* [PAGE EXTRACT]:
------------
Richard seems to be the only one with a strong opinion on this. I'm happy to implement Richard's recommendations (both in the proposal and in the code), unless there are dissenting voices?

On Wed, 17 Jan 2024 at 22:30, Richard Eisenberg <rae@richarde.dev> wrote:
Sorry for being vague: I support emitting the constraint equating the linearity annotation to `Many` whenever the binding is of a form that linearity can't handle, with a CtOrigin that makes for a good error message.

I also support allowing bang-less patterns to be linear with -XStrict; my understanding of the specification of -XStrict is that it should mean "put bangs everywhere", so accepting bang-less patterns as linear here sounds right. My hope is that this is actually a simplification, because I would imagine there some notion of "strict binding" -- encompassing both a binding with an outer ! and any binding with -XStrict -- and then this new feature just hooks into that one.

Richard

On Jan 16, 2024, at 12:52 PM, Simon Peyton Jones <simon.peytonjones@gmail.com> wrote:

Richard

Arnaud articulates some alternatives, which I am very fuzzy about (as I say in my email).

Can you say which alternative you support?   (I'm thinking of the language design only; I'm sure we can implement whichever design we choose.)
------------
* [ACTIVITY LIST]:
(a) In the email thread on linearity, what constraint does Richard support emitting when a binding has a form that linearity can't handle?
(b) According to the email thread on linearity, why does Richard think bang-less patterns should be allowed to be linear under -XStrict?
(c) Continue the email thread on linearity from its last line.
The data placed after this point come from a separate, unrelated source.

* [SOURCE MATERIAL]:
------------
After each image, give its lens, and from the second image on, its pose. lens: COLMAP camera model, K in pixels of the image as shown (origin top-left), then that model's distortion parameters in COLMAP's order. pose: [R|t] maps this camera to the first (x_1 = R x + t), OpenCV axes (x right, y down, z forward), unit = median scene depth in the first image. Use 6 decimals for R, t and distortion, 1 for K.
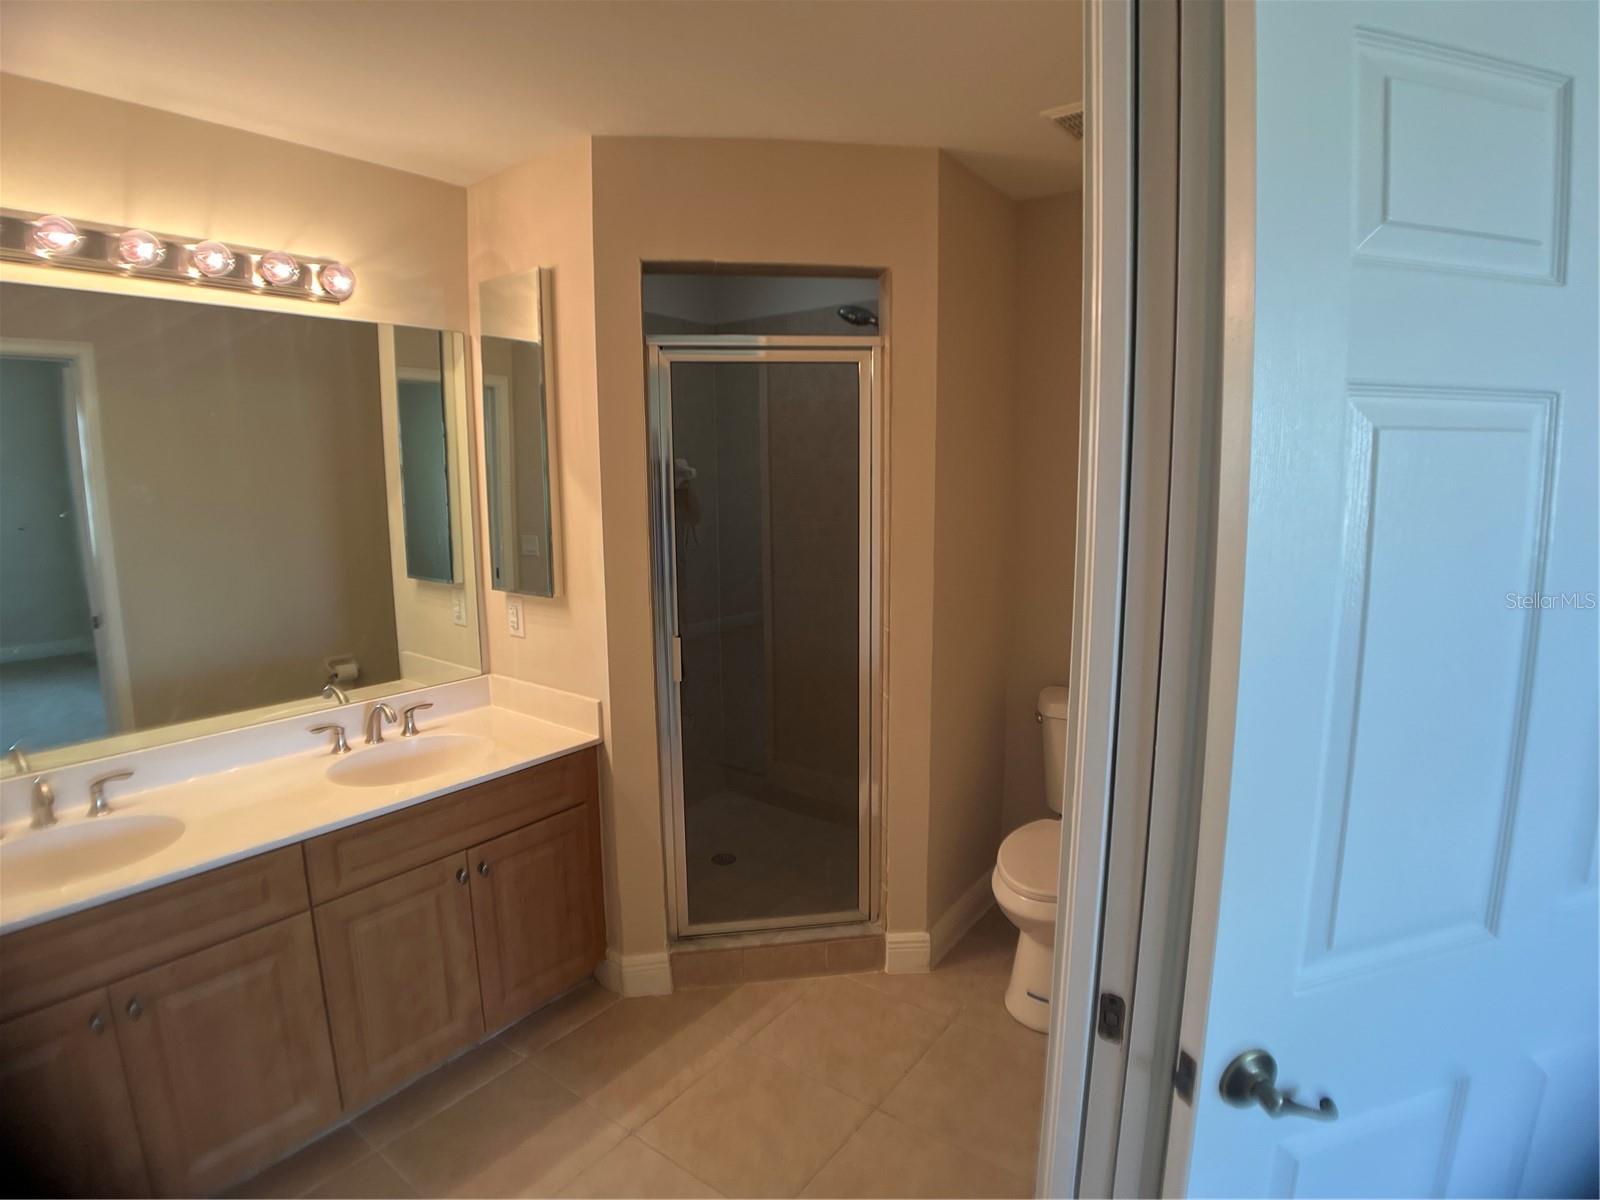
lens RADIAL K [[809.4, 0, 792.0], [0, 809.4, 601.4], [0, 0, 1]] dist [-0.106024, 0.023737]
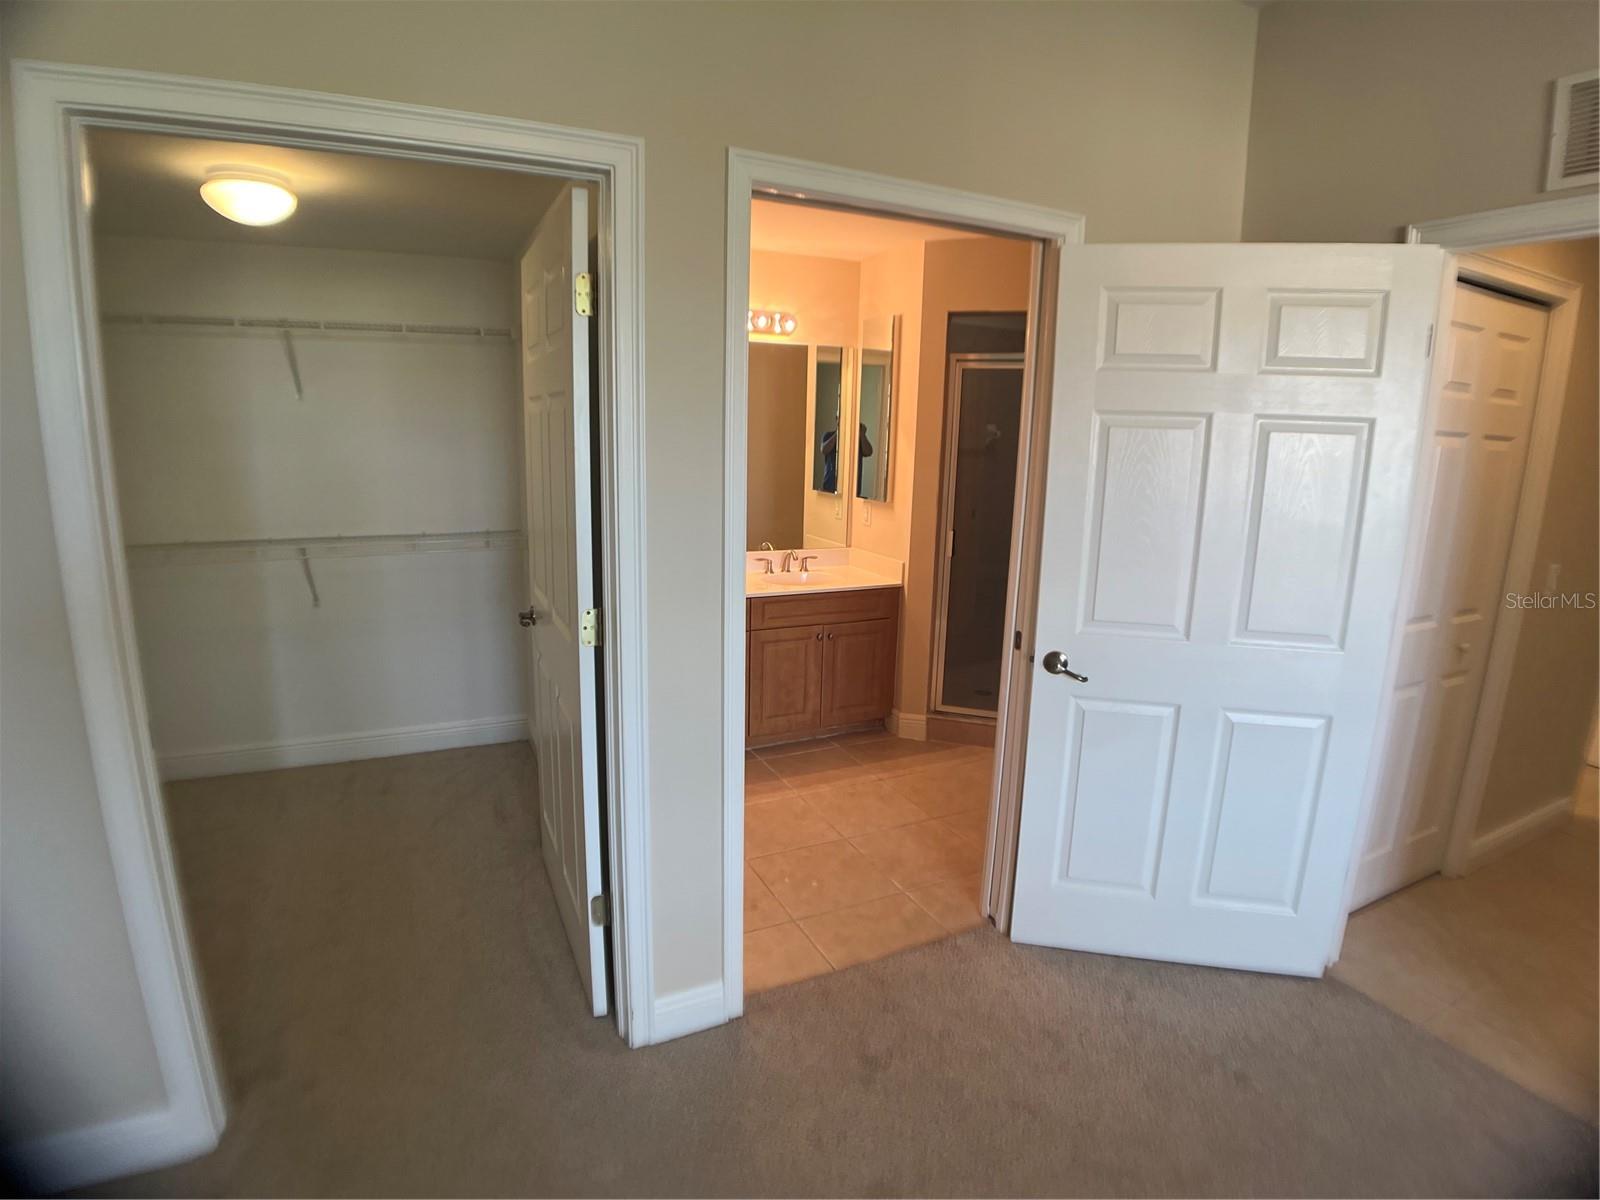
------------
* [RESPONSES FOR EACH TASK]:
(a) He supports emitting a constraint that equates the linearity annotation to `Many`, with a CtOrigin that makes for a good error message.

(b) He understands -XStrict to mean "put bangs everywhere," so treating bang-less patterns as linear in that mode seems right to him. He also hopes it simplifies things, since a single notion of "strict binding" could cover both bindings with an outer ! and any binding under -XStrict.

(c)
Simon

On Tue, 16 Jan 2024 at 18:52, Richard Eisenberg <rae@richarde.dev> wrote:
I say we have our cake and eat it, too: get better inference and better error messages. I think this shouldn't be all that hard: when emitting the constraint that the linearity of the binding is `Many`, use an appropriate `CtOrigin` that can render as an informative message. I haven't gone through the code to see exactly the best structure here, but I feel pretty confident that this should be straightforward.

So I'm for the design Arnaud articulates below, but support the proposal regardless.

Richard

On Jan 12, 2024, at 3:08 AM, Arnaud Spiwack <arnaud.spiwack@tweag.io> wrote:

At Richard's prompting, I've added the following alternative to the proposal (the current proposal is the most conservative of the two, which we can choose to stick to if we're unsure). I'm copying the alternative here because rendering seems to be broken on Github right now.

I'm rather agnostic on which side we choose, to be honest. Anyone with medium-to-strong opinions on the question?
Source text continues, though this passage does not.